_DIRECTIVES_.
[1] According to the Online Safety Bill announcement, which two kinds of illegal content were already included in the bill before the new offences were added?
[2] Using the Online Safety Bill announcement, explain how the duty of tech firms toward the listed criminal content changes compared with what they had to do before.

Insights Government announces the addition to the Online Safety Bill of new list of illegal content that tech firms will have to remove, as well as three new communications offences

The Government has announced extra illegal offences to be written on the face of the bill, covering revenge porn, hate crime, fraud, the sale of illegal drugs or weapons, the promotion or facilitation of suicide, people smuggling and sexual exploitation. Terrorism and child sexual abuse are already included. Tech firms will have to remove the new list of criminal content as a priority by ensuring that the features, functionalities and algorithms of their services are designed to prevent their users encountering such content and minimising the length of time such content is available. Previously, tech firms only had to take down such content after it had been reported to them by users. The Government suggests that tech firms can be proactive by using automated or human content moderation, banning illegal search terms, spotting suspicious users and having effective systems in place to prevent banned users opening new accounts.

_STORED DATA_.
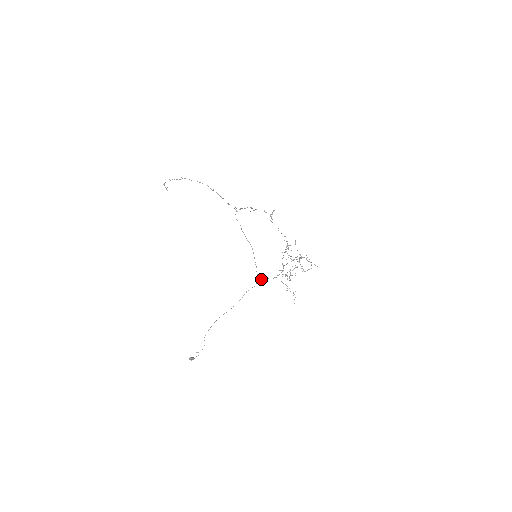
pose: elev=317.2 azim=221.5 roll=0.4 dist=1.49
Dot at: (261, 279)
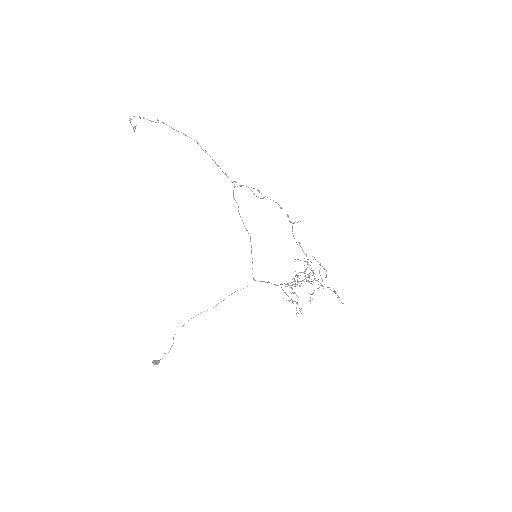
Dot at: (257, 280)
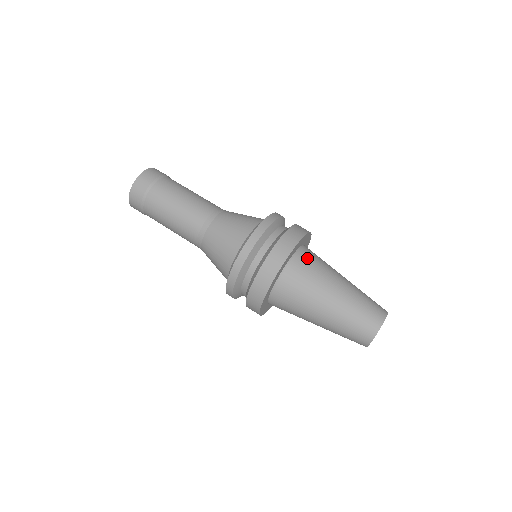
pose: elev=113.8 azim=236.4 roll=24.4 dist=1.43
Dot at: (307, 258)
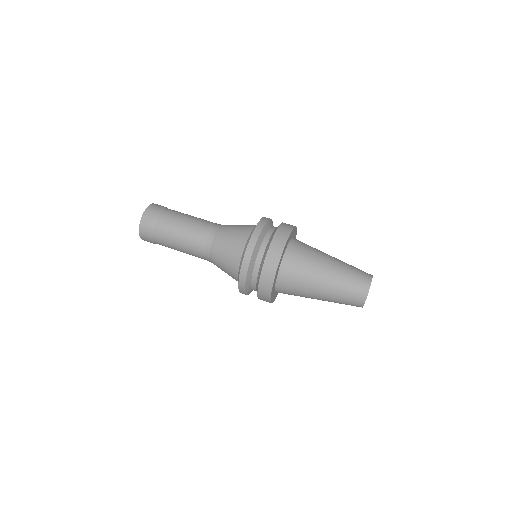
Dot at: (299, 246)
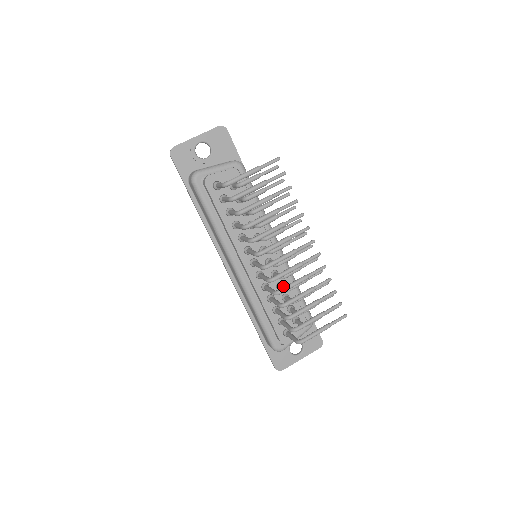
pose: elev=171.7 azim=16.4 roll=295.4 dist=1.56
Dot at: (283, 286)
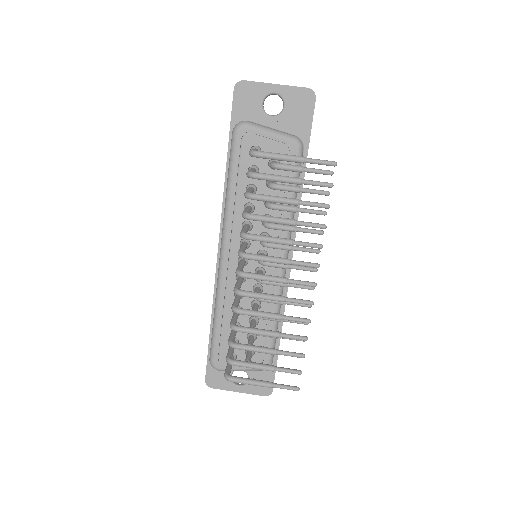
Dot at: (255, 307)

--

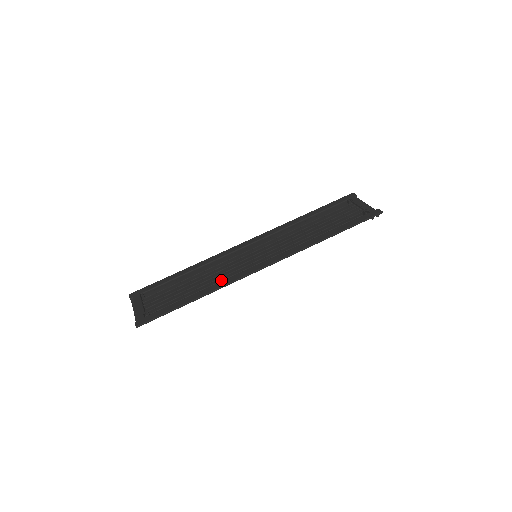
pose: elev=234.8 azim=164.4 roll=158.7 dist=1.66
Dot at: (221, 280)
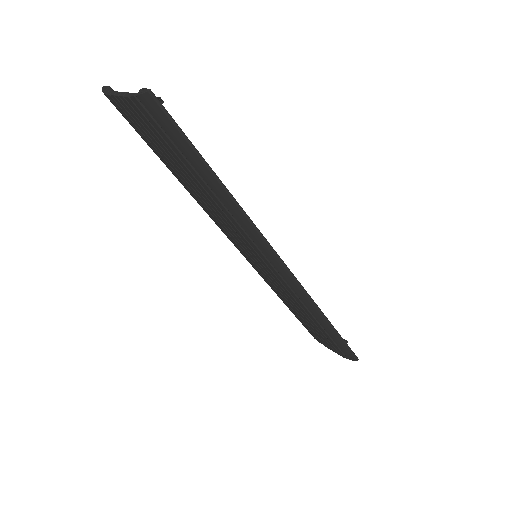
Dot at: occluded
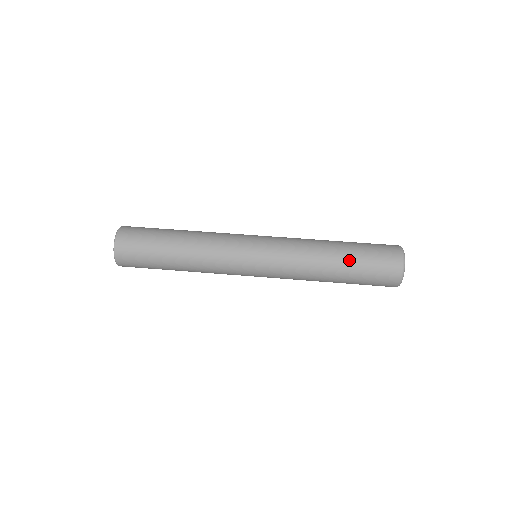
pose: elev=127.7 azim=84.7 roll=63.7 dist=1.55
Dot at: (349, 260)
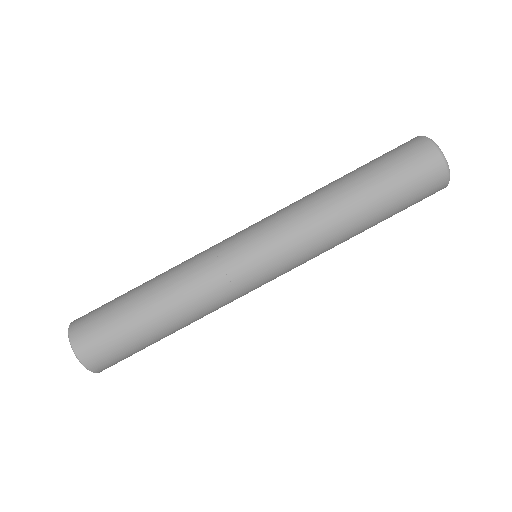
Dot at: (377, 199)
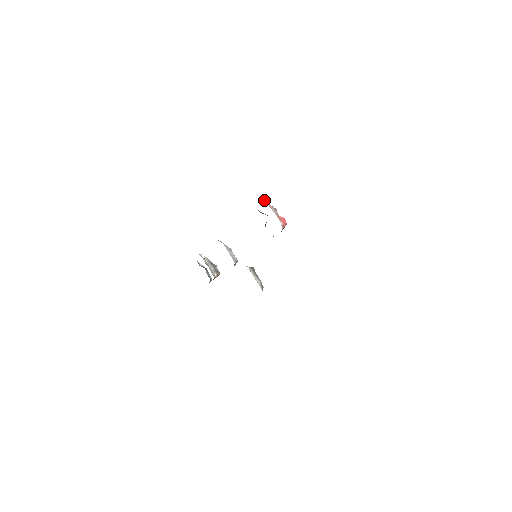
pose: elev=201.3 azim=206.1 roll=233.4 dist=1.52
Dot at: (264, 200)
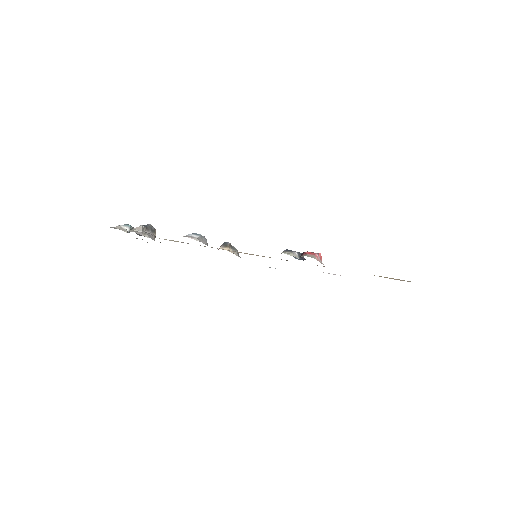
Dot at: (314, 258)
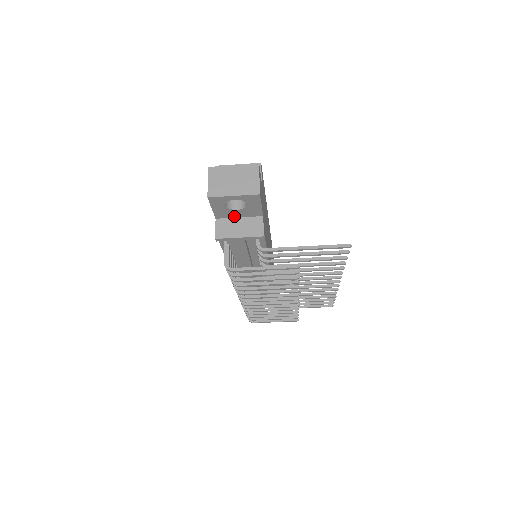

...

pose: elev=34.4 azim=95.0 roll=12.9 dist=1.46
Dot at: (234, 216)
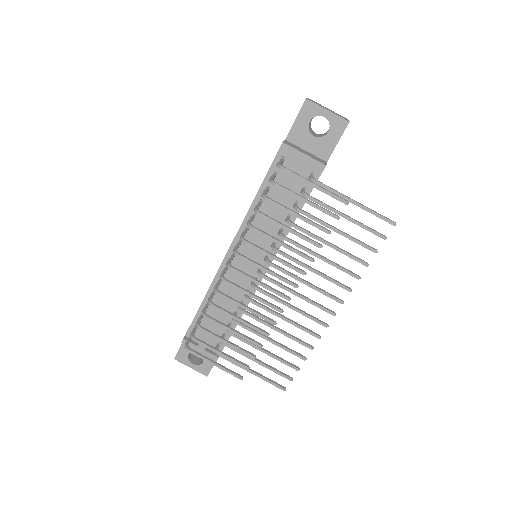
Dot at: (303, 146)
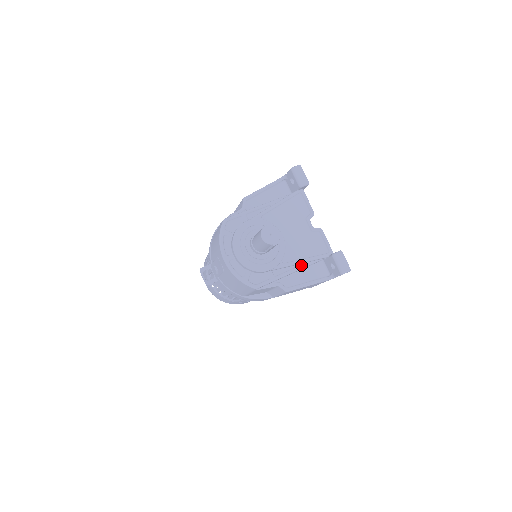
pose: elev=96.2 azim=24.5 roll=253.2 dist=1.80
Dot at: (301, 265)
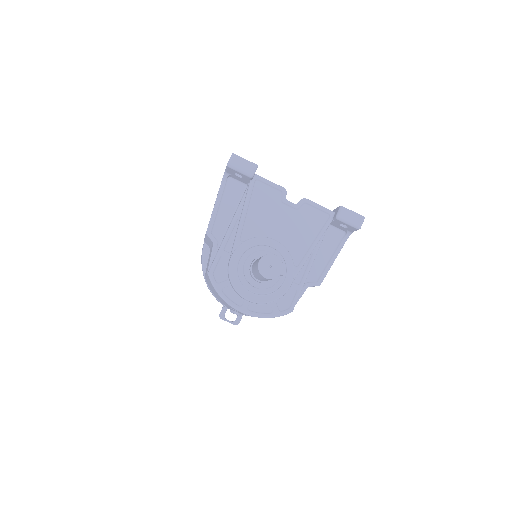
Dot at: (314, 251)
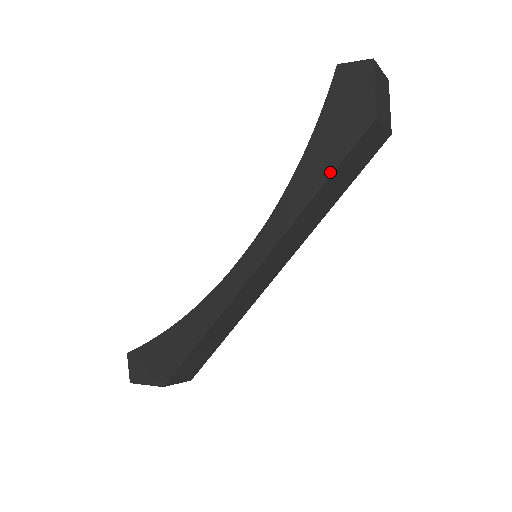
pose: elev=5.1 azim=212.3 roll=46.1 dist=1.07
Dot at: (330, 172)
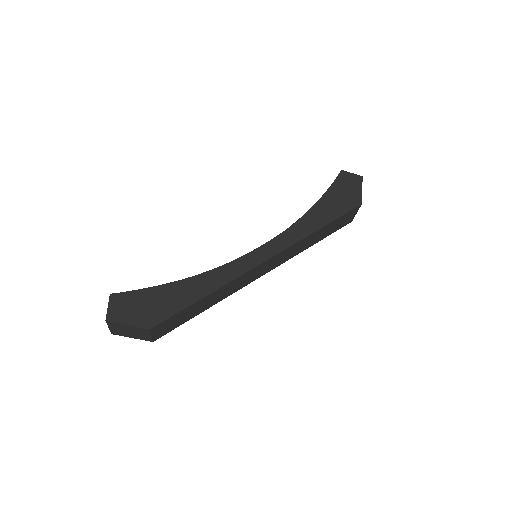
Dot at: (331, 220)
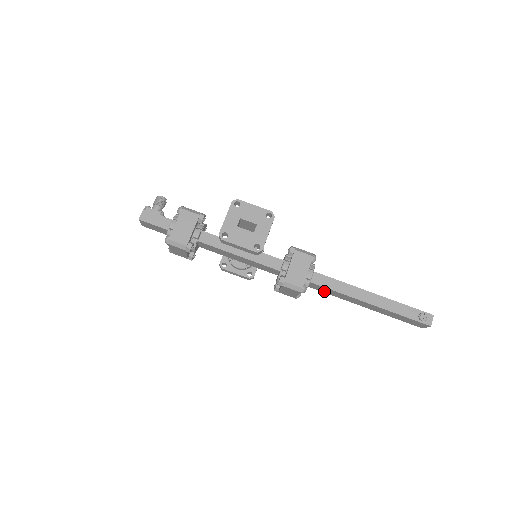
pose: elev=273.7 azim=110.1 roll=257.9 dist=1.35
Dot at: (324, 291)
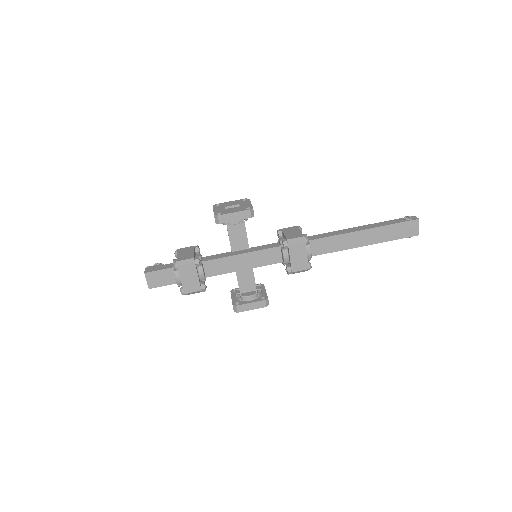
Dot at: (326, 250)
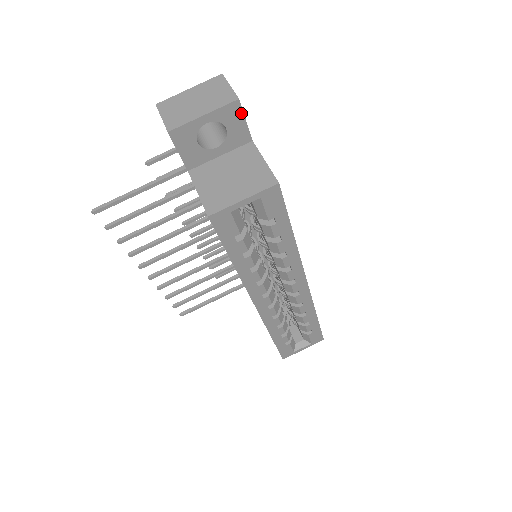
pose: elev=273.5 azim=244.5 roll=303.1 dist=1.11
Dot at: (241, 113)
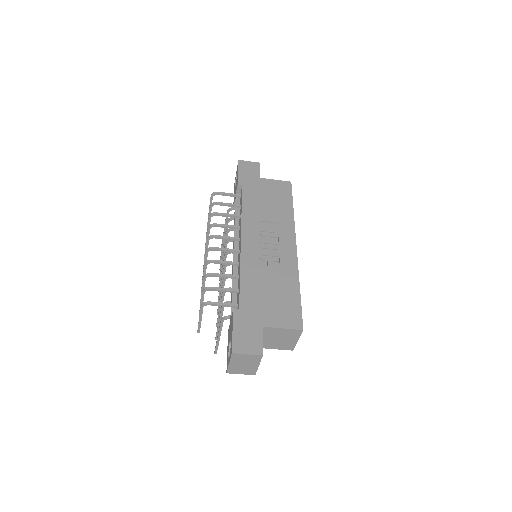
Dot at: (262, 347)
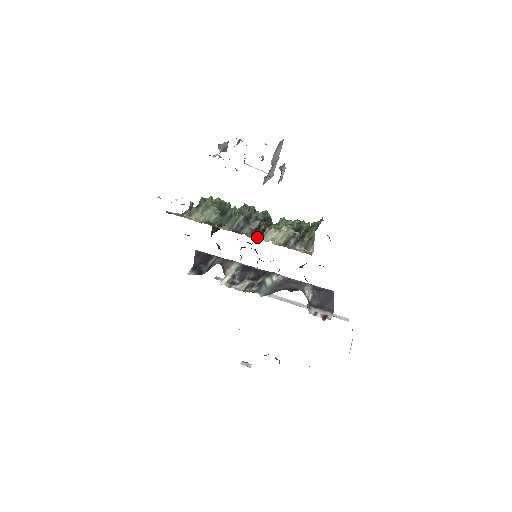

_SOLUTIONS BELOW_.
[1] Terrorism and child sexual abuse.

[2] Previously, tech firms only had to take down such content after users reported it to them. Now they must remove it as a priority by designing the features, functionalities and algorithms of their services to prevent users from encountering it and to minimize how long it stays available.